Emil Shteingold, het Letse Internationale Brigadelid, beschreef het grootste kamp, Saint-Cyprien, waar tegen de 90.000 mannen werden geherbergd. ‘Stel je een mistroostige, zanderige landtong voor, zonder enige begroeiing, van ongeveer 2 kilometer lang en 400 tot 500 meter breed. Deze werd aan de ene kant overspoeld door de Middellandse Zee en eindigde aan de andere kant in een moeras. Dit gebied werd omheind door prikkeldraad en opgedeeld in vierkante kralen. Langs de rand van het kamp waren machinegeweren geplaatst.

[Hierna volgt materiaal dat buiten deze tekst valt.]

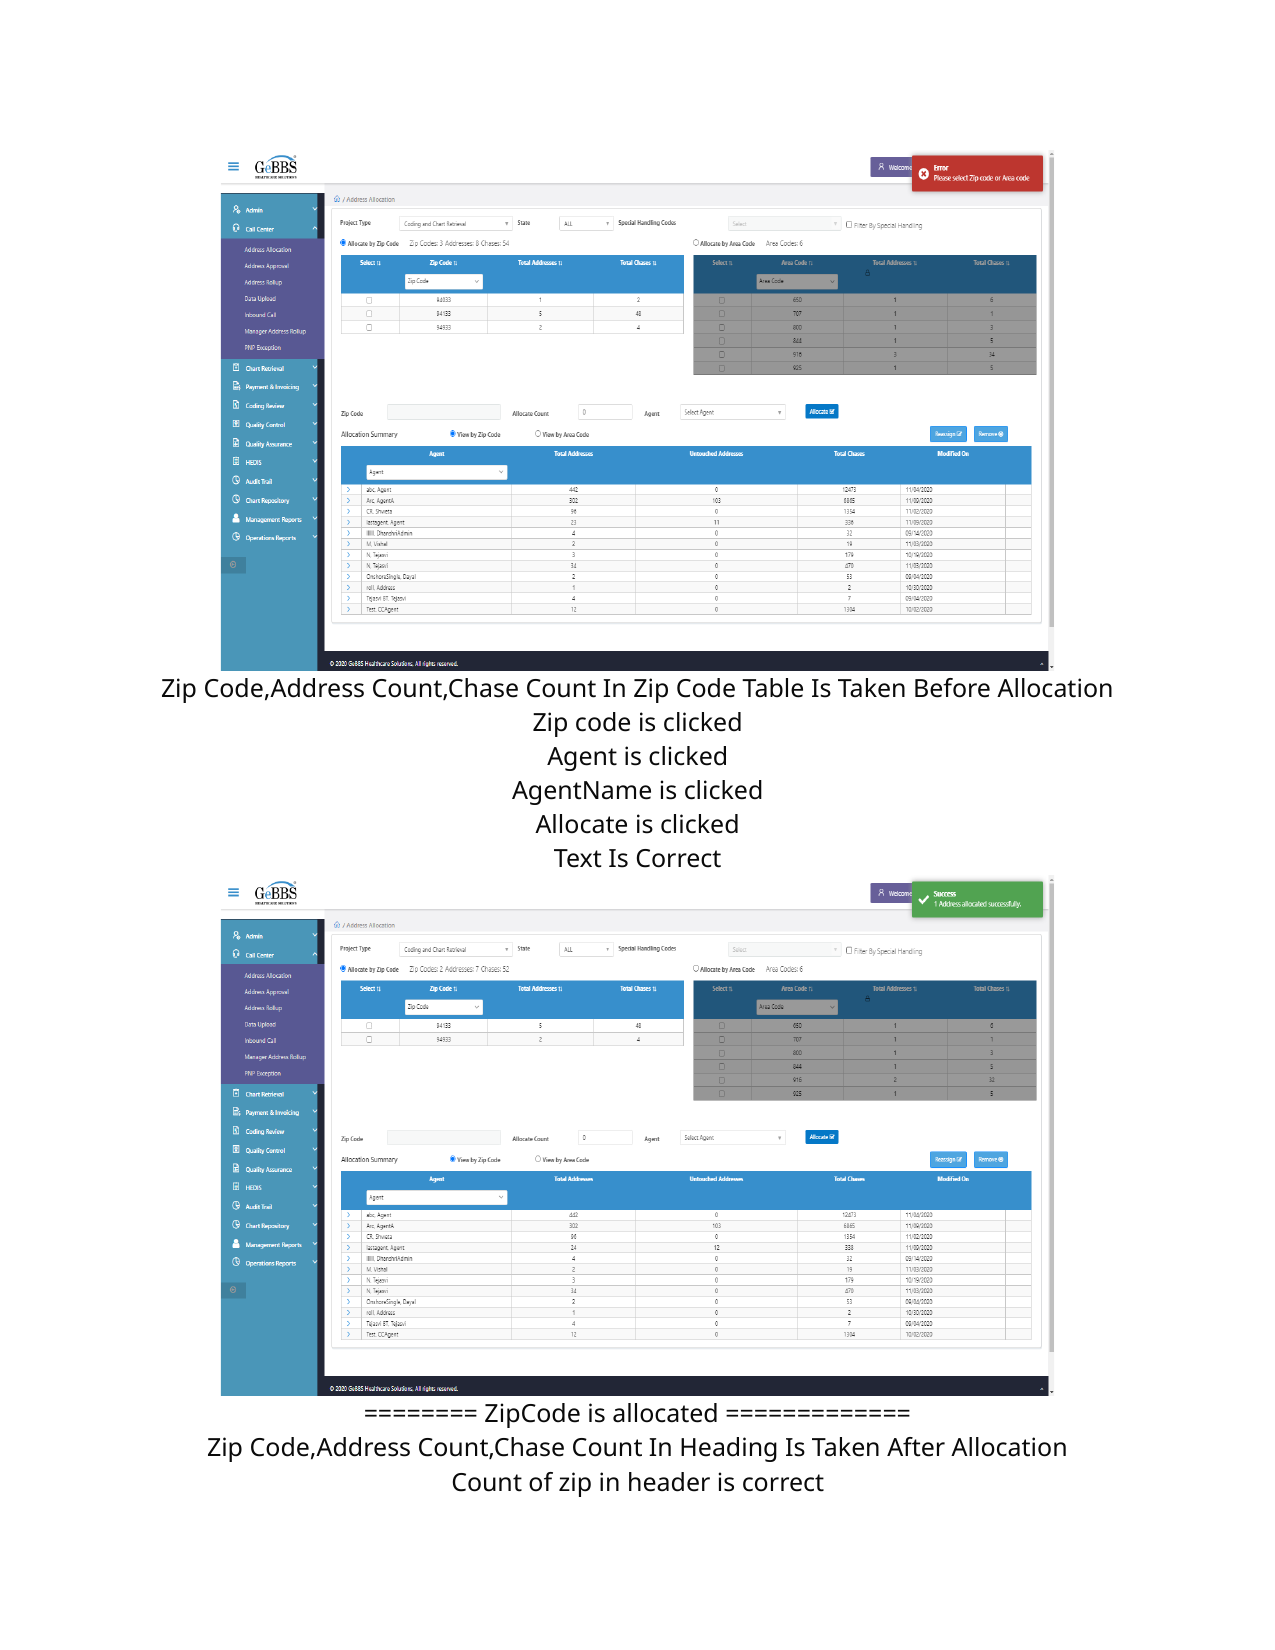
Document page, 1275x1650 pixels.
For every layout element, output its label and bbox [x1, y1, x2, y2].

picture [220, 150, 1055, 671]
picture [220, 875, 1055, 1396]
text [150, 150, 1125, 1498]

Op het strand werd een latrine neergezet, bestaande uit een lang blok hout op palen, waaronder de getijden heen en weer stroomden. Dit was hoe we door republikeins Frankrijk, met zijn socialistische regering, verwelkomd werden. Als een gebaar van dankbaarheid voor dit warme welkom besloten we de latrine “De Daladier Boulevard” te noemen... Het zand zag er droog uit, maar dat was alleen aan de oppervlakte. We moesten er in de open lucht op slapen, in groepen van vijf tot tien man. Sommige overjassen en handdoeken legden we onder ons, en met andere jassen en doeken bedekten we onszelf. Het was geen goed idee om van de ene kant op de andere te draaien, omdat de natte kant in de koude wind zou bevriezen, wat tot longontsteking kon leiden... Gewonde en zieke mannen werden hier ook gebracht. Het sterftecijfer lag erg hoog, per dag stierven er zeker wel honderd mensen.’3

De andere kampen in het zuiden waren ongeveer hetzelfde en er kwamen ook nieuwe kampen bij. In april werden Basken, piloten en Internationale Brigadeleden overgebracht naar Gurs. Barcarès was iets beter omdat de mensen die daarheen werden gestuurd, aangegeven hadden dat ze naar Spanje gerepatrieerd wilden worden. Het veel kleinere Bram, vlak bij Carcassone, was een van de weinige goede kampen. Het had zelfs een sanatorium van tachtig bedden. In een poging om de erbarmelijke omstandigheden in de grote kampen te verbeteren, probeerden de Franse autoriteiten een aantal van hun gevangenen naar de classificatiekampen in Arles en Prats de Molló in de bergen over te brengen. Ze moesten hier echter mee stoppen omdat veel mannen letterlijk doodgingen van de kou.4

Het kamp Vernet-les-Bains, tussen Saverdun en Foix, was een strafkamp uit de Eerste Wereldoorlog, compleet geïsoleerd van de buitenwereld. Het was ongeveer 50 hectare groot en verdeeld in drie secties die allemaal omheind waren door hekken van prikkeldraad. Hier werden de republikeinen vastgehouden die de Franse autoriteiten als ‘een gevaar voor de openbare veiligheid’ beschouwden, onder wie de overlevenden van de 26ste divisie, de oude Durruticolonne en 150 Internationale Brigadeleden, die waren afgescheiden in een sector die als de ‘leprakolonie’ bekendstond. Onder de Vichy-regering kwam het kamp onder gezag van de Duitsers, die het volgens hun eigen concentratiekamprichtlijnen herinrichtten. Arthur Koestler schreef echter dat ‘vanuit het oogpunt van voedsel, voorzieningen en hygiëne, Vernet nog erger was dan een nazi-concentratiekamp’.5 Het was te verwachten dat vele duizenden vluchtelingen onder dergelijke omstandigheden zouden sterven. Verdachte mannelijke politieke activisten in andere kampen werden overgebracht naar het Templarkasteel van Collioure en vrouwelijke militanten naar het Rieucroskamp.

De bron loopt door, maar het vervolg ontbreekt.